* **TASK DIRECTIONS**
Begin at the line below that has "Espiritualidade Padre Arturo – CEPA, em São" and stop after the line that has "Leopoldo, aconteceu o". Please restate only those lines, word for word.

[[ PROVIDED MATERIAL open ]]

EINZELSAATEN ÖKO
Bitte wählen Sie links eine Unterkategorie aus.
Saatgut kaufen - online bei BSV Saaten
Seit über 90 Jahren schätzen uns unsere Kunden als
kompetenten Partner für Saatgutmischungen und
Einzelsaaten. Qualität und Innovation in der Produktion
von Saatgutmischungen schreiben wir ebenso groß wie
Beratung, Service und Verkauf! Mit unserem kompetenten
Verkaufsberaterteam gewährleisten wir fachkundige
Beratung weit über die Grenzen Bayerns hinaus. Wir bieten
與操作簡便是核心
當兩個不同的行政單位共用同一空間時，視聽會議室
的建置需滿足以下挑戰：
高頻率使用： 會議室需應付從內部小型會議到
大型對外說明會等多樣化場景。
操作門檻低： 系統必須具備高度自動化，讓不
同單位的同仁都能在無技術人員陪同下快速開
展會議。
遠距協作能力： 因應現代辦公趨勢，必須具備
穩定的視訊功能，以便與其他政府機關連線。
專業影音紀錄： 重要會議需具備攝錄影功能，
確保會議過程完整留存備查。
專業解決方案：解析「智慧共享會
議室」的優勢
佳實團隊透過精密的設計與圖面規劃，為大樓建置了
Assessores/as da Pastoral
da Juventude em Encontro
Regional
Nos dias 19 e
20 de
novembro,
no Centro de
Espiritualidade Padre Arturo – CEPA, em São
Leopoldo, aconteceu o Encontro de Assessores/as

[[ PROVIDED MATERIAL closed ]]
[[ PROVIDED MATERIAL open ]]

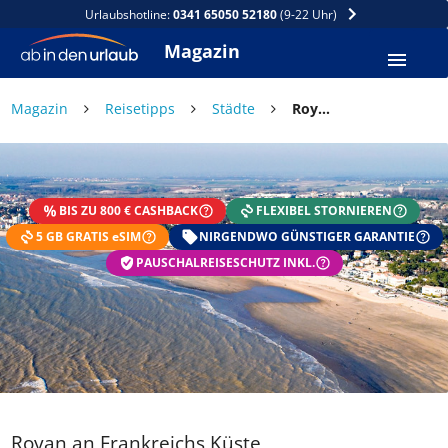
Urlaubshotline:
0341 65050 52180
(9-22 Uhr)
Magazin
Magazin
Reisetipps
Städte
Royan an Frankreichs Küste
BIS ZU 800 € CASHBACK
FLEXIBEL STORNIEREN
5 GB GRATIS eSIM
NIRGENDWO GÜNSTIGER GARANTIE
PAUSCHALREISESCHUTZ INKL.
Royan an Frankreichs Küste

[[ PROVIDED MATERIAL closed ]]

* **THE ANSWER**
Espiritualidade Padre Arturo – CEPA, em São
Leopoldo, aconteceu o Encontro de Assessores/as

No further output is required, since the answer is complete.